The basic structure is:
* Each type of server object which can be waited on by the client (including events, semaphores, mutexes, but also other types such as processes, files) must store an "inproc_sync" object.
This "inproc_sync" object is a full server object (note that this differs from esync/fsync). A vector and server request is introduced to retrieve an NT handle to this object from an arbitrary NT handle.
Since the actual ntsync objects are simply distinct file descriptions, we then call get_handle_fd from the client to retrieve an fd to the object, and then perform ioctls on it.
* Objects signaled by the server (processes, files, etc) perform ntsync ioctls on that object. The backing object in all such cases is simply an event.
* Signal and wait operations on the client side attempt to defer to an "inproc_*" function, falling back to the server implementation if it returns STATUS_NOT_IMPLEMENTED. This mirrors how in-process synchronization objects (critical sections, SRW locks, etc) used to be implemented—attempting to use an architecture-specific "fast_*" function and falling back if it returned STATUS_NOT_IMPLEMENTED.
* The inproc_sync handles, once retrieved, are cached per-process. This caching takes a similar form to the fd cache. It does not reuse the same infrastructure, however.
The primary reason for this is that the fd cache is designed to fit within a 64-bit value and uses 64-bit atomic operations to ensure consistency. However, we need to store more than 64 bits of information. [We also need to modify them after caching, in order to correctly implement handle closing—see below.]
The secondary reason is that retrieving the ntsync fd from the inproc_sync handle itself uses the fd cache.
* In order to keep the Linux driver simple, it does not implement access flags (EVENT_MODIFY_STATE etc.) Instead, the flags are cached locally and validated there. This too mirrors the fd cache. Note that this means that a malicious process can now modify objects it should not be able modify—which is less true than it is with wineserver—but this is no different from the way other objects (notably fds) are handled, and would require manual syscalls.
* In order to achieve correct behaviour related to closing objects while they are used, this patch set essentially relies on refcounting. This is broadly true of the server as well, but because we need to avoid server calls when performing object operations, significantly more care must be taken.
In particular, because waits need to be interruptable by signals and then be restarted, we need the backing ntsync object to remain valid until all users are done with it. On a process level, this is achieved by letting multiple processes own handles to the underlying inproc_sync server object.

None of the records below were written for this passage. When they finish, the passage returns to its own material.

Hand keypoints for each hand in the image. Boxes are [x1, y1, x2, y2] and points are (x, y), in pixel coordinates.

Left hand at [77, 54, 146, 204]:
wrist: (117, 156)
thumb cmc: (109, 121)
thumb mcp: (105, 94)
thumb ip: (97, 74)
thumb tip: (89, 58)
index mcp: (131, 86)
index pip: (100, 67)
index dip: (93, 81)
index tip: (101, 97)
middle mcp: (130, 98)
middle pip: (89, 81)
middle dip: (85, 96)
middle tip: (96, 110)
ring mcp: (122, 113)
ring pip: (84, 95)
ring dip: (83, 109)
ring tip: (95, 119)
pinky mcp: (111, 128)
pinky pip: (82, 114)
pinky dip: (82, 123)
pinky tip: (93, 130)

On a thread level, multiple simultaneous calls need to refcount the process's local handle. This refcount is stored in the sync object cache. When it reaches zero, the cache is cleared.

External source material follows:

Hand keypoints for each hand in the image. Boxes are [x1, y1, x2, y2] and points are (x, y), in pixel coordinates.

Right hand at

Punting this behaviour to the Linux driver would have introduced a great deal more complexity, which is best kept in userspace and out of the kernel.
* The cache is, as such, treated as a cache. The penultimate commit, which introduces client support but does not yet cache the objects, effectively illustrates this by never actually caching anything, and retrieving a new NT handle and fd every time.
* Certain waits, on internal handles (such as async, startup_info, completion), are delegated to the server even when ntsync is used. Those server objects do not create an underlying ntsync object.